Unveiling intermolecular mechanism and electronic properties between asphaltene and deep eutectic solvent for enhanced oil recovery using first principles calculation

Abstract

Electronic structure and interaction energy calculations offer critical insights into non-bonded interactions in solute–solvent systems that can be used to extract heavy oil, particularly asphaltene, in enhanced oil recovery. The present study examines deep eutectic solvent (DES) interaction with asphaltene through first-principles calculations, revealing the role of hydrogen bonds, overall system stability, and its mechanism.
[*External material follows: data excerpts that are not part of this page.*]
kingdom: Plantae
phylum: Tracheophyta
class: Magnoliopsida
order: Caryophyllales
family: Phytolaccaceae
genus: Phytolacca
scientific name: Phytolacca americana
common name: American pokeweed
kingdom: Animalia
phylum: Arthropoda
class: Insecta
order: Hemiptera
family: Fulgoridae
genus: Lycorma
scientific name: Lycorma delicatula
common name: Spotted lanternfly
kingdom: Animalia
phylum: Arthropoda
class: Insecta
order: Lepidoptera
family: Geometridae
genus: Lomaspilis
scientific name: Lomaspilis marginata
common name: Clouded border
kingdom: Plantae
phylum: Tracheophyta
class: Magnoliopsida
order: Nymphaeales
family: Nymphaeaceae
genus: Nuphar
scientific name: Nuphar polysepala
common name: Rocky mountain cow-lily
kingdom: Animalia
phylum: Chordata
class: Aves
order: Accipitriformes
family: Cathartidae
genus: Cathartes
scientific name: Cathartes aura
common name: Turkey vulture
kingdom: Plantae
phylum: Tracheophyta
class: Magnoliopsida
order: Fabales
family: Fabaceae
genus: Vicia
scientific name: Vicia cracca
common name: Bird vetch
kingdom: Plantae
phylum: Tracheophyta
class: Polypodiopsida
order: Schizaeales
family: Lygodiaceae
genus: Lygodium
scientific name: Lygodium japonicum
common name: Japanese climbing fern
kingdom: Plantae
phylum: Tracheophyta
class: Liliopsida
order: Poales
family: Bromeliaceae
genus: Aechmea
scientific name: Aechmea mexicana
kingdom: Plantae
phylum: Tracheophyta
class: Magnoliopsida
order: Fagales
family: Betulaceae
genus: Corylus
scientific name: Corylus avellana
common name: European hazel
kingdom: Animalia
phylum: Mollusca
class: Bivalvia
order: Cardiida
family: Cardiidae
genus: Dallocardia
The analysis reveals that the inclusion of asphaltene makes the DES-asphaltene structure less stable, i.e., increasing wettability with DES. DES formed non-bonded interactions with asphaltene's aliphatic segments but excluded aromatic rings due to strong π-π interactions. Among the studied DESs, DES1 (choline chloride and urea, 1:2 ratio) exhibited a strong interaction with asphaltene (-103.946 kJ/mol) and formed a hydrogen bond. All systems show negative binding energies, which indicate stability. Notably among them, DES2 (choline chloride and thiourea, 1:2) and DES3 (choline chloride and ethylene glycol, 1:2) displayed remarkable stability with asphaltene, evident in a widened band gap of 2.182 and 2.157 eV, respectively.